* _Items from a data source_
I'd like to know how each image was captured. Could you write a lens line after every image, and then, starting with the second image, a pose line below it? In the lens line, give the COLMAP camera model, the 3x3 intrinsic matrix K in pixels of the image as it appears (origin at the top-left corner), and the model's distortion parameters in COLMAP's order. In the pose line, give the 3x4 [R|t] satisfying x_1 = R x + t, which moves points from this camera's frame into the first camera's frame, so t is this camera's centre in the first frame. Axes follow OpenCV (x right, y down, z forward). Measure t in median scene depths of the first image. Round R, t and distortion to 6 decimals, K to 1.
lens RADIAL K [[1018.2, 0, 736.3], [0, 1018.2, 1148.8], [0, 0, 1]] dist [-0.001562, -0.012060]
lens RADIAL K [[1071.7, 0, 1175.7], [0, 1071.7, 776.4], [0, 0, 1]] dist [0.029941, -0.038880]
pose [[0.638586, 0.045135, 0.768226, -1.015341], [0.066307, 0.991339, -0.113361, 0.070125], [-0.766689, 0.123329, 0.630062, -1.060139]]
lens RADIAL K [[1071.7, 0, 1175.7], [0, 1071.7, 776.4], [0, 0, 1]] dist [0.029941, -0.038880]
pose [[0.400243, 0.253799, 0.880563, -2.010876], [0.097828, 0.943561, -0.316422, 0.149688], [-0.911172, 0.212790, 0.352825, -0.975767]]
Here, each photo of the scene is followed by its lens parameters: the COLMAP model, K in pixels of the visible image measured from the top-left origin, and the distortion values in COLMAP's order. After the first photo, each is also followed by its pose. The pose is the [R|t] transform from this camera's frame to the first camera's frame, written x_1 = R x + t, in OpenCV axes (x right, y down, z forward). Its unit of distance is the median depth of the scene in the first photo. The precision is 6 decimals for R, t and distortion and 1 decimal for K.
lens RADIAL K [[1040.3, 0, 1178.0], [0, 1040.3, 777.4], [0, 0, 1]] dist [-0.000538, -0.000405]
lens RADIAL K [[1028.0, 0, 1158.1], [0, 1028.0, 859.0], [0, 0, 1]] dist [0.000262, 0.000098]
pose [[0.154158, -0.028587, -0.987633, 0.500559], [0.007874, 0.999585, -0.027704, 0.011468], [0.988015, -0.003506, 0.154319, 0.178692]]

* _INSTRUCTIONS FOR THE TASK_
Find "Here, each photo" in the records. Copy its line and every line after it, exactly, through the last one.

* _TASK SOLUTION_
Here, each photo of the scene is followed by its lens parameters: the COLMAP model, K in pixels of the visible image measured from the top-left origin, and the distortion values in COLMAP's order. After the first photo, each is also followed by its pose. The pose is the [R|t] transform from this camera's frame to the first camera's frame, written x_1 = R x + t, in OpenCV axes (x right, y down, z forward). Its unit of distance is the median depth of the scene in the first photo. The precision is 6 decimals for R, t and distortion and 1 decimal for K.
lens RADIAL K [[1040.3, 0, 1178.0], [0, 1040.3, 777.4], [0, 0, 1]] dist [-0.000538, -0.000405]
lens RADIAL K [[1028.0, 0, 1158.1], [0, 1028.0, 859.0], [0, 0, 1]] dist [0.000262, 0.000098]
pose [[0.154158, -0.028587, -0.987633, 0.500559], [0.007874, 0.999585, -0.027704, 0.011468], [0.988015, -0.003506, 0.154319, 0.178692]]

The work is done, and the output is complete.